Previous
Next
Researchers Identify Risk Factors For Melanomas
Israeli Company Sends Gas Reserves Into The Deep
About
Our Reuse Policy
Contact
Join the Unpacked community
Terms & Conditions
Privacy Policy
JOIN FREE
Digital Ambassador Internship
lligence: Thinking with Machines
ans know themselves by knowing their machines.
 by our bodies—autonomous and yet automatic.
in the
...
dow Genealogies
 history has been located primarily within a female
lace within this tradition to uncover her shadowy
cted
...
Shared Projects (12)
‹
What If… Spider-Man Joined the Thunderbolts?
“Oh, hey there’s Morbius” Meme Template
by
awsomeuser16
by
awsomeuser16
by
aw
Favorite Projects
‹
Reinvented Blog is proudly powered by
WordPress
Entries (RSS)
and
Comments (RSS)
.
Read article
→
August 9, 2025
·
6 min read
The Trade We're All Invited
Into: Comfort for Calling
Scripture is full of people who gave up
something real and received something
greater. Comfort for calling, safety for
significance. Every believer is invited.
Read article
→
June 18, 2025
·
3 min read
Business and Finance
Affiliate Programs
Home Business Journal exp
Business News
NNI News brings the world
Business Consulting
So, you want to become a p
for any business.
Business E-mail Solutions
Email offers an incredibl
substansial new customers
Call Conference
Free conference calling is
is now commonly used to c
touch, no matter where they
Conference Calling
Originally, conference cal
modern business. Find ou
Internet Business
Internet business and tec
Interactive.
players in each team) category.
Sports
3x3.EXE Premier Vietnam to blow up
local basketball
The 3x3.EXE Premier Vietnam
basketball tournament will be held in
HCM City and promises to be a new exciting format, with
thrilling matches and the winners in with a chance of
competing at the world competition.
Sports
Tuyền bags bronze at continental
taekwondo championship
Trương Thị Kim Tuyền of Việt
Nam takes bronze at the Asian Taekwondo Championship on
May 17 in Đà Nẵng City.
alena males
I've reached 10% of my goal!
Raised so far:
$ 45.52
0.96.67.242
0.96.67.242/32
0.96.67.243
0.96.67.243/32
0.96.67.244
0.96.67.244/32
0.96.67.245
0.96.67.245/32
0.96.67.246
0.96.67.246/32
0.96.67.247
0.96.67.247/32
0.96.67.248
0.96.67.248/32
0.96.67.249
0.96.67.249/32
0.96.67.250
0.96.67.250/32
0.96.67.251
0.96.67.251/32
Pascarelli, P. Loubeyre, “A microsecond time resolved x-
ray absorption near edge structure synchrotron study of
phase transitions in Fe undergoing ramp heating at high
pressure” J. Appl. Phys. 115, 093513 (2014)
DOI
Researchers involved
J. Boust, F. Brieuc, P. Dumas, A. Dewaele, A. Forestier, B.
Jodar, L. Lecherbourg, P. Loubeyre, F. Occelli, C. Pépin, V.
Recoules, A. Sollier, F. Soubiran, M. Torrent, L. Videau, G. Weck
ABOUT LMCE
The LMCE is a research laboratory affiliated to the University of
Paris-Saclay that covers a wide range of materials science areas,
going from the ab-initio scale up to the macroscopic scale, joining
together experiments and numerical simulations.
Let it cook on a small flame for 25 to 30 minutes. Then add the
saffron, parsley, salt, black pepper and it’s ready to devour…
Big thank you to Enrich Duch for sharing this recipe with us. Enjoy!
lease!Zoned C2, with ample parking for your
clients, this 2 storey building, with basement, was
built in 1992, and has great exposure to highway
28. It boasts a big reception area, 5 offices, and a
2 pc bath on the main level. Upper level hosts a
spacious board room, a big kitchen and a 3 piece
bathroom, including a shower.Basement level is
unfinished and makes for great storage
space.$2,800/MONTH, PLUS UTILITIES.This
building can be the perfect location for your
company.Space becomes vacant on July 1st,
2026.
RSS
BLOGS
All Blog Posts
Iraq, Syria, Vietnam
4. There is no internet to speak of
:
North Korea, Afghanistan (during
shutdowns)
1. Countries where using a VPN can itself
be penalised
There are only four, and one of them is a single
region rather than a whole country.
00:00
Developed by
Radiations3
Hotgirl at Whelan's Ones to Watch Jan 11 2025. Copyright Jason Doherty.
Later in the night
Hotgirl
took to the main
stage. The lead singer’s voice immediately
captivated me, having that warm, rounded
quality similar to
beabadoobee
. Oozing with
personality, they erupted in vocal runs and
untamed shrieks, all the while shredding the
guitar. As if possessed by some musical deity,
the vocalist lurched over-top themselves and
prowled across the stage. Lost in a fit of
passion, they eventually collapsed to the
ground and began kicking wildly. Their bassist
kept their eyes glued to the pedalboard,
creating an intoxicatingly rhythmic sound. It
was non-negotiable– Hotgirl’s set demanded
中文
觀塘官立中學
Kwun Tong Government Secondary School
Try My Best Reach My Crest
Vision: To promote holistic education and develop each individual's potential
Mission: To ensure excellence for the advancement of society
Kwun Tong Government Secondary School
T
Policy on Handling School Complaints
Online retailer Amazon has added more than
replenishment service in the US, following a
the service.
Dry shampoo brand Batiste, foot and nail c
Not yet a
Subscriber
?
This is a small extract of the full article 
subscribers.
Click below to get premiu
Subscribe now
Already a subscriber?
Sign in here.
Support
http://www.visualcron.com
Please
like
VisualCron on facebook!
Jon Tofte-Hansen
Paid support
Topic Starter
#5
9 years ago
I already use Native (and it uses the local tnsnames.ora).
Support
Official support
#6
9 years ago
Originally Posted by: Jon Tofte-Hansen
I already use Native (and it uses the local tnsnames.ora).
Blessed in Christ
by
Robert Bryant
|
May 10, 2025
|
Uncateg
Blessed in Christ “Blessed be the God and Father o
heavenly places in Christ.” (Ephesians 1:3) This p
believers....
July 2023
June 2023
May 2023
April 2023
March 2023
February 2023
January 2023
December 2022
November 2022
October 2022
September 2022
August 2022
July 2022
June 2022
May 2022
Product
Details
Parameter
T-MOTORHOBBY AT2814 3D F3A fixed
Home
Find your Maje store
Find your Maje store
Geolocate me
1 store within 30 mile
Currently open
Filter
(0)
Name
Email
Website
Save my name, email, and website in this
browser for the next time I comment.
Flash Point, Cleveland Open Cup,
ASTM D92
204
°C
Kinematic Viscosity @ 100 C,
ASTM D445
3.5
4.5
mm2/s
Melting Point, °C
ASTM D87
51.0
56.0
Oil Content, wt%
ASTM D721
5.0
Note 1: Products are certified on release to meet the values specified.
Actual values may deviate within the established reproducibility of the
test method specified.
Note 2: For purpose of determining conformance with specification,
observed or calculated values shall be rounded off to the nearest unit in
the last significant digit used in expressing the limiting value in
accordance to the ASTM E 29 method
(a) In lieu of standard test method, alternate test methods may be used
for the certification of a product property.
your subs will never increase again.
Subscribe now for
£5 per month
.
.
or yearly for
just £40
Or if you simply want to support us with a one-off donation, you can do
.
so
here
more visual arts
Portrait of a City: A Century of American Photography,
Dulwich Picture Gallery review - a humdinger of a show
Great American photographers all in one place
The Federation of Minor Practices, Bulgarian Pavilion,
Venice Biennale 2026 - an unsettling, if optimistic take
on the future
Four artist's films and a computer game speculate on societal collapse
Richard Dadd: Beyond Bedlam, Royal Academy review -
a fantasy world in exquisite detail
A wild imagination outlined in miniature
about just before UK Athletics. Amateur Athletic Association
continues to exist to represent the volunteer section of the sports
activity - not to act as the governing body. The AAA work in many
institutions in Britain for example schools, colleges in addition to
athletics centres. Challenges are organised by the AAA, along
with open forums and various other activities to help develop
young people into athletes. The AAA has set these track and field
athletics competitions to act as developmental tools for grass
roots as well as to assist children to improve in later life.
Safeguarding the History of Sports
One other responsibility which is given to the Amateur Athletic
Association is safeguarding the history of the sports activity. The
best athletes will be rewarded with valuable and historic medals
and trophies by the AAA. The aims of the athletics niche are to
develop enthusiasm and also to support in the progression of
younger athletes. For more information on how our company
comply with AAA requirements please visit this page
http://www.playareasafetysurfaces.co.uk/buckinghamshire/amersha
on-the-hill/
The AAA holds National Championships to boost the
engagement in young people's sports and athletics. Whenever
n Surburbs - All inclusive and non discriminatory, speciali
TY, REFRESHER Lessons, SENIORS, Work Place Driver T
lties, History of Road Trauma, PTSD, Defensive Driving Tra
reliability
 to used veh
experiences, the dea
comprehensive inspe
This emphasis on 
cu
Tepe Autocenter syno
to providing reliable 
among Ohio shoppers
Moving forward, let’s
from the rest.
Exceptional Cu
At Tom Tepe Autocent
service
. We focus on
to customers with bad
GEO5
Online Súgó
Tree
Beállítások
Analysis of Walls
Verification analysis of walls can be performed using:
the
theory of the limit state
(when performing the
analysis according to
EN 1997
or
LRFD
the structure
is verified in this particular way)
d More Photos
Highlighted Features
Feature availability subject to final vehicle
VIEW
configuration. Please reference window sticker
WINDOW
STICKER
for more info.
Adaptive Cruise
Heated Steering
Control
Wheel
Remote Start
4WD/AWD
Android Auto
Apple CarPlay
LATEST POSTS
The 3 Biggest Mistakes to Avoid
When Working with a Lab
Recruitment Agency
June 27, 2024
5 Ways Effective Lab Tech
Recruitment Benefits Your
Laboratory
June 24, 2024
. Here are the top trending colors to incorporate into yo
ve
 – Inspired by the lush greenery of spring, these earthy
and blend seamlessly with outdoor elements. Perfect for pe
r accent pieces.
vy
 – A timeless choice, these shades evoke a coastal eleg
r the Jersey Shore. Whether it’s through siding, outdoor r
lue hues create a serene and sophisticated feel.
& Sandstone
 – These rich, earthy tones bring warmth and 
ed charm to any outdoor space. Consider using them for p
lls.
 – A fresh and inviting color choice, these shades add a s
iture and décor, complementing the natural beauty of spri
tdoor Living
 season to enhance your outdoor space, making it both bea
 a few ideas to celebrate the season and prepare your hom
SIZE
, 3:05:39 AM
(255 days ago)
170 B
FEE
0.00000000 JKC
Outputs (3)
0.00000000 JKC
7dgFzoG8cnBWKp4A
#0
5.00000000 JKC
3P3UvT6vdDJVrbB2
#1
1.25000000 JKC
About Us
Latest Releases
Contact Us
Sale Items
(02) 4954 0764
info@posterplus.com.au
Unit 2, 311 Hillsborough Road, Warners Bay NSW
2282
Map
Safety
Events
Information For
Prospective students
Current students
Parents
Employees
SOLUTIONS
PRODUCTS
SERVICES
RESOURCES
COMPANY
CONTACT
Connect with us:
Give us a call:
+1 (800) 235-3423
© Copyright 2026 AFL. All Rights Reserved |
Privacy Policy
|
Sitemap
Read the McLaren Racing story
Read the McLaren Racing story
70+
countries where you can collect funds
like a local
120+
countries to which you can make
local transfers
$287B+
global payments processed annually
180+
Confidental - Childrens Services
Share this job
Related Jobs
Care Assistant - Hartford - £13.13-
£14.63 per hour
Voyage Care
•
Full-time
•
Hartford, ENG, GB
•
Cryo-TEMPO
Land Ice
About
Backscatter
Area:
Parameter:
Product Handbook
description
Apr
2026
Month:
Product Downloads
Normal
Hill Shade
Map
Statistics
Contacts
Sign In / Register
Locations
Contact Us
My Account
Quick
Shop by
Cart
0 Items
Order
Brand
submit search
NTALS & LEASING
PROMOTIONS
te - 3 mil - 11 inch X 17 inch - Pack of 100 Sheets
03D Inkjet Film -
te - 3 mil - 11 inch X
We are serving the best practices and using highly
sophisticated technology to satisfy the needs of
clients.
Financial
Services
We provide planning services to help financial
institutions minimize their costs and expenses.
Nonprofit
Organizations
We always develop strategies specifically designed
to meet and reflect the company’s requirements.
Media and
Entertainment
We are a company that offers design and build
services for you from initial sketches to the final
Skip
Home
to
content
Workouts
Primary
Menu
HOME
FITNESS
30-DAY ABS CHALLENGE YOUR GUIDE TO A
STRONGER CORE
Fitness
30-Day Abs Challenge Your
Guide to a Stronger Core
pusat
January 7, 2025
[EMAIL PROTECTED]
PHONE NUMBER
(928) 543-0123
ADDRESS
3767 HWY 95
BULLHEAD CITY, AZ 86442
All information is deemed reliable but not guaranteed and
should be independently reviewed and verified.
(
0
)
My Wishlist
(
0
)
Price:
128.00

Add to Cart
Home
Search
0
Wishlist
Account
______
→ **Consigne**
Recopiez à l'identique les relevés ci-dessus, depuis leur tout début jusqu'à la ligne contenant "NNI News brings the world", cette dernière incluse.

→ **Réponse rédigée**
Previous
Next
Researchers Identify Risk Factors For Melanomas
Israeli Company Sends Gas Reserves Into The Deep
About
Our Reuse Policy
Contact
Join the Unpacked community
Terms & Conditions
Privacy Policy
JOIN FREE
Digital Ambassador Internship
lligence: Thinking with Machines
ans know themselves by knowing their machines.
 by our bodies—autonomous and yet automatic.
in the
...
dow Genealogies
 history has been located primarily within a female
lace within this tradition to uncover her shadowy
cted
...
Shared Projects (12)
‹
What If… Spider-Man Joined the Thunderbolts?
“Oh, hey there’s Morbius” Meme Template
by
awsomeuser16
by
awsomeuser16
by
aw
Favorite Projects
‹
Reinvented Blog is proudly powered by
WordPress
Entries (RSS)
and
Comments (RSS)
.
Read article
→
August 9, 2025
·
6 min read
The Trade We're All Invited
Into: Comfort for Calling
Scripture is full of people who gave up
something real and received something
greater. Comfort for calling, safety for
significance. Every believer is invited.
Read article
→
June 18, 2025
·
3 min read
Business and Finance
Affiliate Programs
Home Business Journal exp
Business News
NNI News brings the world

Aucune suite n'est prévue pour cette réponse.